By default, read_csv assumes that the first line is a header. If this is not the case, use col_names = FALSE or pass a character vector to col_names

readr uses a heuristic to figure out the type of each column: it reads the first 1000 rows and uses some (moderately conservative) heuristics to figure out the type of each column. In large data files the first 1000 rows may not sufficiently general, so you might have to specify the col_types.

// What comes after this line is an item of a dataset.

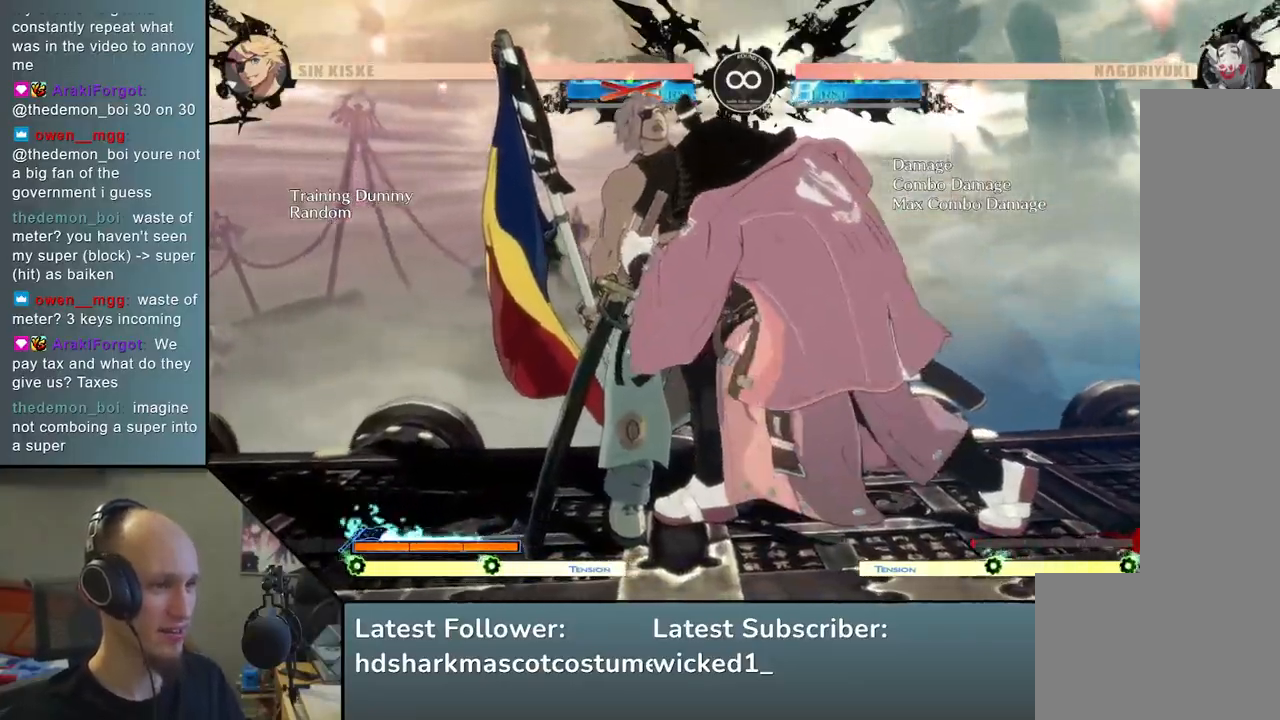
{"buttons": [], "left_stick": "left", "events": [[83, "R2", "down"], [117, "SQUARE", "down"], [133, "R1", "down"], [133, "TRIANGLE", "down"], [450, "SQUARE", "up"], [467, "TRIANGLE", "up"], [483, "R1", "up"], [483, "R2", "up"]]}
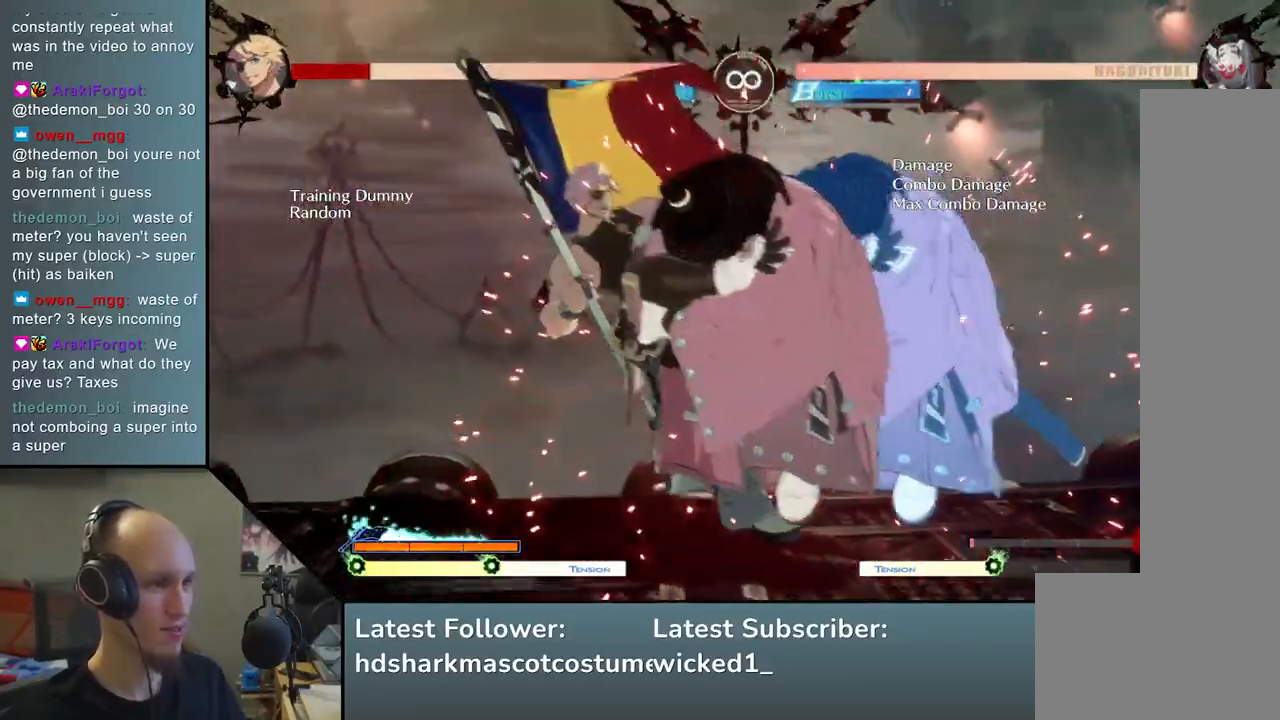
{"buttons": ["SQUARE"], "left_stick": "down-right", "events": [[300, "left_stick", "down"], [350, "left_stick", "down-right"], [383, "SQUARE", "down"]]}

nola_str_tib <- read_csv("data/NOLA_STR.csv",
  col_types = cols(
    `Permit Number` = col_character(),
    `Address` = col_character(),
    `Permit Type` = col_factor(),
    `Application Date` = col_date(format = "%m/%d/%y"),
    `Issue_Date` = col_date(format = "%m/%d/%y")
  )
)

str(nola_str_tib)
## spec_tbl_df [89 × 12] (S3: spec_tbl_df/tbl_df/tbl/data.frame)
##  $ Permit Number        : chr [1:89] NA NA NA NA ...
##  $ Address              : chr [1:89] "1717 Robert C Blakes, SR Dr" "1006 Race St" "2634 Louisiana Ave" "3323 Rosalie Aly" ...
##  $ Permit Type          : Factor w/ 3 levels "Short Term Rental Commercial Owner",..: 1 1 1 2 2 2 3 2 2 2 ...
##  $ Residential Subtype  : chr [1:89] "N/A" "N/A" "N/A" "Residential Partial Unit" ...
##  $ Current Status       : chr [1:89] "Pending" "Pending" "Pending" "Pending" ...
##  $ Expiration Date      : chr [1:89] NA NA NA NA ...
##  $ Bedroom Limit        : num [1:89] 5 5 3 1 3 1 2 2 1 2 ...
##  $ Guest Occupancy Limit: num [1:89] 10 10 6 2 6 2 4 4 2 4 ...
##  $ Operator Name        : chr [1:89] "Melissa Taranto" "Michael Heyne" "Michael Heyne" "Caroline Stas" ...
##  $ License Holder Name  : chr [1:89] "Scott Taranto" "Boutique Hospitality" "Resonance Home LLC" "Caroline Stas" ...
##  $ Application Date     : Date[1:89], format: "2022-08-09" "2022-08-09" ...
##  $ Issue_Date           : Date[1:89], format: NA NA ...
##  - attr(*, "spec")=
##   .. cols(
##   ..   `Permit Number` = col_character(),
##   ..   Address = col_character(),
##   ..   `Permit Type` = col_factor(levels = NULL, ordered = FALSE, include_na = FALSE),
##   ..   `Residential Subtype` = col_character(),
##   ..   `Current Status` = col_character(),
##   ..   `Expiration Date` = col_character(),
##   ..   `Bedroom Limit` = col_double(),
##   ..   `Guest Occupancy Limit` = col_double(),
##   ..   `Operator Name` = col_character(),
##   ..   `License Holder Name` = col_character(),
##   ..   `Application Date` = col_date(format = "%m/%d/%y"),
##   ..   Issue_Date = col_date(format = "%m/%d/%y")
##   .. )
##  - attr(*, "problems")=<externalptr>

Notice how Permit Type is now read in as a factor instead of a character.